(Beginning of Supplied passage)

14 minute read

Have you ever thought about the most common event in football, the pass, and the various ways it is possible to play it? Well, look no further! In this post, we conduct an unsupervised learning clustering approach to detect the various passing styles prevalent in Allsvenskan during the 2021 season.

Introduction

No action is as prevalent in the game of football as the pass, whether it be a short pass between center-backs or an attempt at a crucial through ball to send the striker through on goal. It has been found that approximately 65% of all actions are passes [1]. As it is by far the most common action in football, passes represent a crucial component of a player’s playing style. Consequently, it is likely that not all players share the same passing style, but which passing styles and how many styles are there actually? Continue reading to find out!

For the code of this analysis, refer to this Github repo.

Data

The data originates from the open data repository of PlaymakerAI and without it, the rest of this work would not be possible.

As for the data used for the analysis, it contains all games in Allsvenskan during the 2021 season. Each game consists of approximately 1200-1500 actions that describe the events that take place during a game, e.g., passes, shots, tackles etc. Furthermore, each action is also described by what (the action taking place), who (the player and team performing the action), where (start and end $x$ and $y$ coordinates), and when (start and end time).

Pitch plot

To give a feeling of where the actions take place, refer to the following figure: pitch

where each team always attacks left to right.

(End of Supplied passage)
(Beginning of Data supplied)

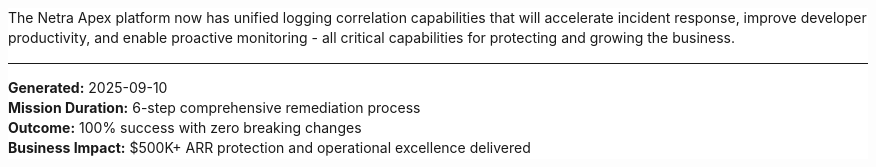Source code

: The Netra Apex platform now has unified logging correlation capabilities that will accelerate incident response, improve developer productivity, and enable proactive monitoring - all critical capabilities for protecting and growing the business.

---

**Generated:** 2025-09-10  
**Mission Duration:** 6-step comprehensive remediation process  
**Outcome:** 100% success with zero breaking changes  
**Business Impact:** $500K+ ARR protection and operational excellence delivered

(End of Data supplied)

Task set:
1: Rewrite the paragraph of the passing-styles post that begins "As for the data used for the analysis" as a short bulleted list, keeping its main facts.
2: In the passing-styles post, what share of all football actions are passes?
The items have no role in this work.

Exercise solutions:
1:
- The data covers every Allsvenskan game of the 2021 season.
- Each game has roughly 1200-1500 actions, such as passes, shots and tackles.
- Each action records what happened, who performed it (player and team), where it happened (start and end $x$ and $y$ coordinates) and when (start and end time).

2: Approximately 65%.